● MATERIALS PROVIDED

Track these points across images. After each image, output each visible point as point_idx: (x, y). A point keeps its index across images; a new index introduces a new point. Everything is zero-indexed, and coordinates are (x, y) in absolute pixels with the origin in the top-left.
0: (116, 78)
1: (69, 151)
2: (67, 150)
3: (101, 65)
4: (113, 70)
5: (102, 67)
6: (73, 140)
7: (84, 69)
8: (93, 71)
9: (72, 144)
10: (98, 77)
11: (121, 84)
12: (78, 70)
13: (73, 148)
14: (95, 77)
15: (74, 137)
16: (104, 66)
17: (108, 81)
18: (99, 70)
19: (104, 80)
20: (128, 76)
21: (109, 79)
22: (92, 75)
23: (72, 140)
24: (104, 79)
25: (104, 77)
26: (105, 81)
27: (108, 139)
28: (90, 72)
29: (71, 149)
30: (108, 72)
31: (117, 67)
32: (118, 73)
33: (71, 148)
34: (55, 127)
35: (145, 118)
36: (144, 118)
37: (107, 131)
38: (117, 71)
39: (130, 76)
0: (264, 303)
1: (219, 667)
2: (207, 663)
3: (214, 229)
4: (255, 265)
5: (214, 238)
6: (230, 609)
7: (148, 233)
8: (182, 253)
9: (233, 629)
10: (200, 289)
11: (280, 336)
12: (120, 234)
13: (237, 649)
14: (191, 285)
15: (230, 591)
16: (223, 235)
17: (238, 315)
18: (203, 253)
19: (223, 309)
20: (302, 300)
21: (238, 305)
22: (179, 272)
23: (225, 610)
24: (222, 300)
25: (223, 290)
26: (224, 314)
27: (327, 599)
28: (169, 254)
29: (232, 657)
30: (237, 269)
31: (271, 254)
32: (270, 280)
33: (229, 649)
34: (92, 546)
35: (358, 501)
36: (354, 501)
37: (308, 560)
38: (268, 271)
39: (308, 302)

● EXERCISE
Exactly reproduce the lines from the one containing "13: (73, 148)" through the end of the records, and only those lines.

● SOLVED EXERCISE
13: (73, 148)
14: (95, 77)
15: (74, 137)
16: (104, 66)
17: (108, 81)
18: (99, 70)
19: (104, 80)
20: (128, 76)
21: (109, 79)
22: (92, 75)
23: (72, 140)
24: (104, 79)
25: (104, 77)
26: (105, 81)
27: (108, 139)
28: (90, 72)
29: (71, 149)
30: (108, 72)
31: (117, 67)
32: (118, 73)
33: (71, 148)
34: (55, 127)
35: (145, 118)
36: (144, 118)
37: (107, 131)
38: (117, 71)
39: (130, 76)
0: (264, 303)
1: (219, 667)
2: (207, 663)
3: (214, 229)
4: (255, 265)
5: (214, 238)
6: (230, 609)
7: (148, 233)
8: (182, 253)
9: (233, 629)
10: (200, 289)
11: (280, 336)
12: (120, 234)
13: (237, 649)
14: (191, 285)
15: (230, 591)
16: (223, 235)
17: (238, 315)
18: (203, 253)
19: (223, 309)
20: (302, 300)
21: (238, 305)
22: (179, 272)
23: (225, 610)
24: (222, 300)
25: (223, 290)
26: (224, 314)
27: (327, 599)
28: (169, 254)
29: (232, 657)
30: (237, 269)
31: (271, 254)
32: (270, 280)
33: (229, 649)
34: (92, 546)
35: (358, 501)
36: (354, 501)
37: (308, 560)
38: (268, 271)
39: (308, 302)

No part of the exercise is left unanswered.